CWM wants the state Department of Environmental Conservation to allow expansion of its hazardous-waste landfill, which otherwise would run out of space in a few years.
“Stop ’em! We don’t need any more garbage in our county!” resident Shirley Nicholas of Lockport shouted to loud applause.
But after a lengthy Republican caucus, the measure was sent to the Legislature’s Administration Committee, which will meet with attorney Gary A. Abraham, of Allegany, on Nov. 12. If the renewal passes there, it will be back on the Legislature agenda Nov. 19.

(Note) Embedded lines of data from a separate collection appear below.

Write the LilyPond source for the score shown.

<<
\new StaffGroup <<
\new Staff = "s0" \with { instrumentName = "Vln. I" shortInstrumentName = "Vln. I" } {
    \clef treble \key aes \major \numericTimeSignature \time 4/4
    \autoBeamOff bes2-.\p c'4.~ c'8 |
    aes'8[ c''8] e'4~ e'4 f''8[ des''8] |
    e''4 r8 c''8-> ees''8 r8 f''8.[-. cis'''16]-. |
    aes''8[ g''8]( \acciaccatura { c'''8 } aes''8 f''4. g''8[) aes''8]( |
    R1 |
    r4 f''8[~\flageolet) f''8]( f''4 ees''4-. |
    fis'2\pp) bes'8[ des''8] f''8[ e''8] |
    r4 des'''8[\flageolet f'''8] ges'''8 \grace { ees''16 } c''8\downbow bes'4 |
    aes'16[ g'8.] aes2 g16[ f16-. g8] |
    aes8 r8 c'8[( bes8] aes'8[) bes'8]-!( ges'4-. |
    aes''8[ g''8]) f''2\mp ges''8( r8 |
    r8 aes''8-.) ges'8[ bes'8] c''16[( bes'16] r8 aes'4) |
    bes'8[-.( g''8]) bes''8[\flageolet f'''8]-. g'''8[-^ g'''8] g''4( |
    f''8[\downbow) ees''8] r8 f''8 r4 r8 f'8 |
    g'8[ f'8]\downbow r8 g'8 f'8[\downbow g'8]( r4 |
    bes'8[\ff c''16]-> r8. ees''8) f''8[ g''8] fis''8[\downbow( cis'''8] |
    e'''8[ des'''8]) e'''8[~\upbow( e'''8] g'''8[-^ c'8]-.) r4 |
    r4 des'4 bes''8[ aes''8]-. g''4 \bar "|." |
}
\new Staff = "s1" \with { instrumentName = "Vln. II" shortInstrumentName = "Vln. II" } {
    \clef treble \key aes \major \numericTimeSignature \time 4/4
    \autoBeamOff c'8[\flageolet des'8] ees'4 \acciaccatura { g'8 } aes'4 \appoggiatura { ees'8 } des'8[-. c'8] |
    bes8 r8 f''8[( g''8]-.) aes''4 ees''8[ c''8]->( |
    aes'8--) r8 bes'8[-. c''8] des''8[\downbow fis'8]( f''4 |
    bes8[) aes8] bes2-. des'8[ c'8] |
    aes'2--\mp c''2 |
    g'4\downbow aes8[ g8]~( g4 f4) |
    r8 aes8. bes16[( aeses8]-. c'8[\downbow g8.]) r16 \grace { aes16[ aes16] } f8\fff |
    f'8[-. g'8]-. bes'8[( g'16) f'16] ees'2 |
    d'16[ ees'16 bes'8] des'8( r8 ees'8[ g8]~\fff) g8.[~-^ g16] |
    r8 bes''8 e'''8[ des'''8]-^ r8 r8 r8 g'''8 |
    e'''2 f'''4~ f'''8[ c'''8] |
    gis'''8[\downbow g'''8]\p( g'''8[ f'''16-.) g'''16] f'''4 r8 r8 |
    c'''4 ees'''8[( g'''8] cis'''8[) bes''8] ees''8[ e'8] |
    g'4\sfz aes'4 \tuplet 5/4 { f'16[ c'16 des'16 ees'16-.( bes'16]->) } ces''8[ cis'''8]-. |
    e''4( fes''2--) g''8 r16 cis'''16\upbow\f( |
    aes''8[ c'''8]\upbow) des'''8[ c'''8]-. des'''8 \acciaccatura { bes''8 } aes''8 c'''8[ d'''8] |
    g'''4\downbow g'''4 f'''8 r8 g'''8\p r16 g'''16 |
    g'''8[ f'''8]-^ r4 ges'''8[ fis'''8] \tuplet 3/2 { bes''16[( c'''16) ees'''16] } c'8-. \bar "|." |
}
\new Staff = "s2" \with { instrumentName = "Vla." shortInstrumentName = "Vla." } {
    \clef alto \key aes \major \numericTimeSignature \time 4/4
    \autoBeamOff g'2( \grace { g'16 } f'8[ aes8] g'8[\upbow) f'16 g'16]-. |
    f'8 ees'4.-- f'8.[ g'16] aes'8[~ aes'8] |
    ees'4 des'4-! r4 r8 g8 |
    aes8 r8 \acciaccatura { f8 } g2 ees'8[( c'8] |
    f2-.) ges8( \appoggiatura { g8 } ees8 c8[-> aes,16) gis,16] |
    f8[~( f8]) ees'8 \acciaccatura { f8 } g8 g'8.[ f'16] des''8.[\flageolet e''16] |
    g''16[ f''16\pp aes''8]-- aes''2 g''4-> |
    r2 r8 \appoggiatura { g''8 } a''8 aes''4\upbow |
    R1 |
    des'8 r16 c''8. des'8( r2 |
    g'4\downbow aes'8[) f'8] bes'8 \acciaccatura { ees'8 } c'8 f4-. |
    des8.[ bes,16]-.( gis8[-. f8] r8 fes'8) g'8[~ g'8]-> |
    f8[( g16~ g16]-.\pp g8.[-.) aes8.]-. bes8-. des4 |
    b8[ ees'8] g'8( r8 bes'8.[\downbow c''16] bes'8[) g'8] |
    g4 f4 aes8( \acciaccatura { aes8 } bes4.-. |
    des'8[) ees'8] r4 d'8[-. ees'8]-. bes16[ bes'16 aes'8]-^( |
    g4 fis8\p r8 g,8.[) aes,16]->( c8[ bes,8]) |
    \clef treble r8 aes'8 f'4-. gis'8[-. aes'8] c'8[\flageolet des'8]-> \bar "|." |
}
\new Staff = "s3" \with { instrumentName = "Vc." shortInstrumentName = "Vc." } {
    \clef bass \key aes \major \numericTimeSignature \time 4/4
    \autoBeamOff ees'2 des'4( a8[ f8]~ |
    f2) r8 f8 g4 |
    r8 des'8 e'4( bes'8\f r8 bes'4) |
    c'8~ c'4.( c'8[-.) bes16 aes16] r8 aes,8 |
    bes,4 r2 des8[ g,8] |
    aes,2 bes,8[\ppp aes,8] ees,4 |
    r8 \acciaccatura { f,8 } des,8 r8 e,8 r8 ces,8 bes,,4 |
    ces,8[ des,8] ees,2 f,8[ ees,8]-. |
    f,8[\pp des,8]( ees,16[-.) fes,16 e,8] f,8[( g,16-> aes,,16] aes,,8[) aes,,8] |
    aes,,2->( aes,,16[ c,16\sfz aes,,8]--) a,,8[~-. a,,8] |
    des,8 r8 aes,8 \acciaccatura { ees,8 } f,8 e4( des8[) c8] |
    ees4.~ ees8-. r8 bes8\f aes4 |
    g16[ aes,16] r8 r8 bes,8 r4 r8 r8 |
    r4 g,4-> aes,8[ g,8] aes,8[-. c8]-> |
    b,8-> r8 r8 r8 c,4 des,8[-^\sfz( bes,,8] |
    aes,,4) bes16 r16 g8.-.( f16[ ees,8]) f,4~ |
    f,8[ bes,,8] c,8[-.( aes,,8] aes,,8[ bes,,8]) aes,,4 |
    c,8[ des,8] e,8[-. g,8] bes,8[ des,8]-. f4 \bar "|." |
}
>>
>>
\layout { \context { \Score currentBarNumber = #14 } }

The legal arrangement, which dates from 2005, calls for the county and the Town of Lewiston to alternate in paying $50,000 to retain Abraham.
The measure was sponsored by Legislature Vice Chairman Clyde L. Burmaster, R-Ransomville, and Chairman William L. Ross, C-Wheatfield.
Burmaster said, “We are opposed to any further toxic, hazardous waste being brought to our county and dumped in the Town of Porter forever. … If indeed there is no need to worry, why don’t [CWM’s customers] leave it where it is?”
He said he hoped the Legislature would eventually come together unanimously to rehire Abraham.
Last week, the Lewiston Town Board placed $50,000 in its tentative 2014 budget for Abraham’s services.
County Attorney Claude A. Joerg said the county started its latest $50,000 retainer with Abraham in April 2012 and exhausted it in a year. In the last six months, the county has paid an additional $18,000 to Abraham, money that Joerg thinks ought to be reimbursed by Lewiston.
R. Nils Olsen Jr., of Youngstown, a University at Buffalo law professor, told the Legislature that Abraham is a former student of his.
“He’s also very reasonable. Most of the funds have been expended on hydrologists and other experts,” Olsen said. The data could be used to prevent CWM from “fastening on the county 20 more years of hazardous waste.”
April D. Fideli, of Youngstown, president of Residents for Responsible Government, said the expansion might actually give CWM 30 to 40 more years. “Ten million tons is enough,” Fideli said, referring to the amount of waste at CWM’s landfill.
“For too long, we have shared our roads with 80,000-pound trucks that overturn near our schools and kill our loved ones, including my son Ryan,” Timothy P. Henderson, of Lewiston, told the legislators. “You can end this environmental injustice tonight.”
Wendy Swearingen, of Porter, said the county needs Abraham to counter CWM’s expansion plan.
“If there is no one to speak for us at the hazardous waste siting hearing, it probably will happen,” Swearingen warned.